Show that for \(\displaystyle m \geq 0\), the residue of \(\displaystyle \Gamma(z)\) at \(\displaystyle z = -m\) is \(\displaystyle \frac{(-1)^m}{m!}\).
\(\displaystyle \Gamma(z)\) is the gamma function. The gamma function is meromorphic. It is defined in the right half-plane by \(\displaystyle \Gamma(z)= \int_0^{\infty} e^{-t}t^{z-1}dt\) for \(\displaystyle \text{Re}(z)>0\). There is also another representation of \(\displaystyle \Gamma(z)=\frac{\Gamma(z+m)}{(z+m-1) \cdots (z+1)z}\) where the right-hand side is defined and meromorphic for \(\displaystyle \text{Re}(z)>-m\) with simple poles at \(\displaystyle z=0, -1, \ldots, -m+1\). However, I still do not see how to prove this. I need help with this. Thank you.

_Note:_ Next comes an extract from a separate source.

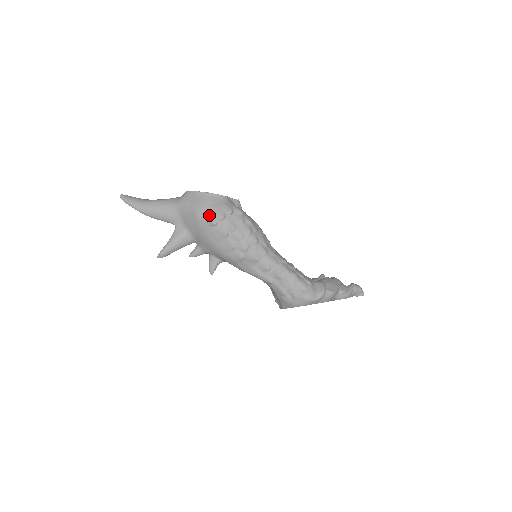
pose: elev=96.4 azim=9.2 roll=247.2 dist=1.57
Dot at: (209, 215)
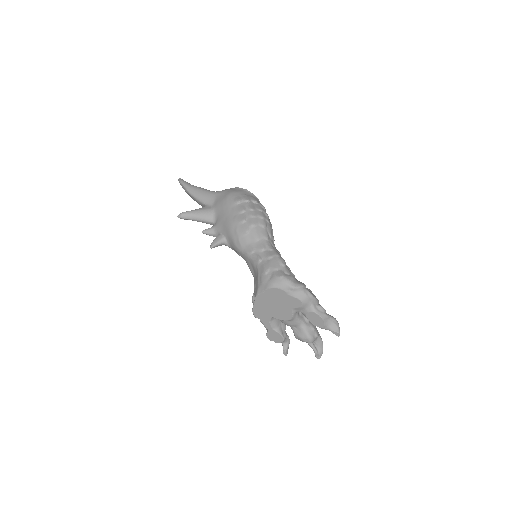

\(\displaystyle \Gamma(z)\) is the gamma function. The gamma function is meromorphic. It is defined in the right half-plane by \(\displaystyle \Gamma(z)= \int_0^{\infty} e^{-t}t^{z-1}dt\) for \(\displaystyle \text{Re}(z)>0\). There is also another representation of \(\displaystyle \Gamma(z)=\frac{\Gamma(z+m)}{(z+m-1) \cdots (z+1)z}\) where the right-hand side is defined and meromorphic for \(\displaystyle \text{Re}(z)>-m\) with simple poles at \(\displaystyle z=0, -1, \ldots, -m+1\). However, I still do not see how to prove this. I need help with this. Thank you.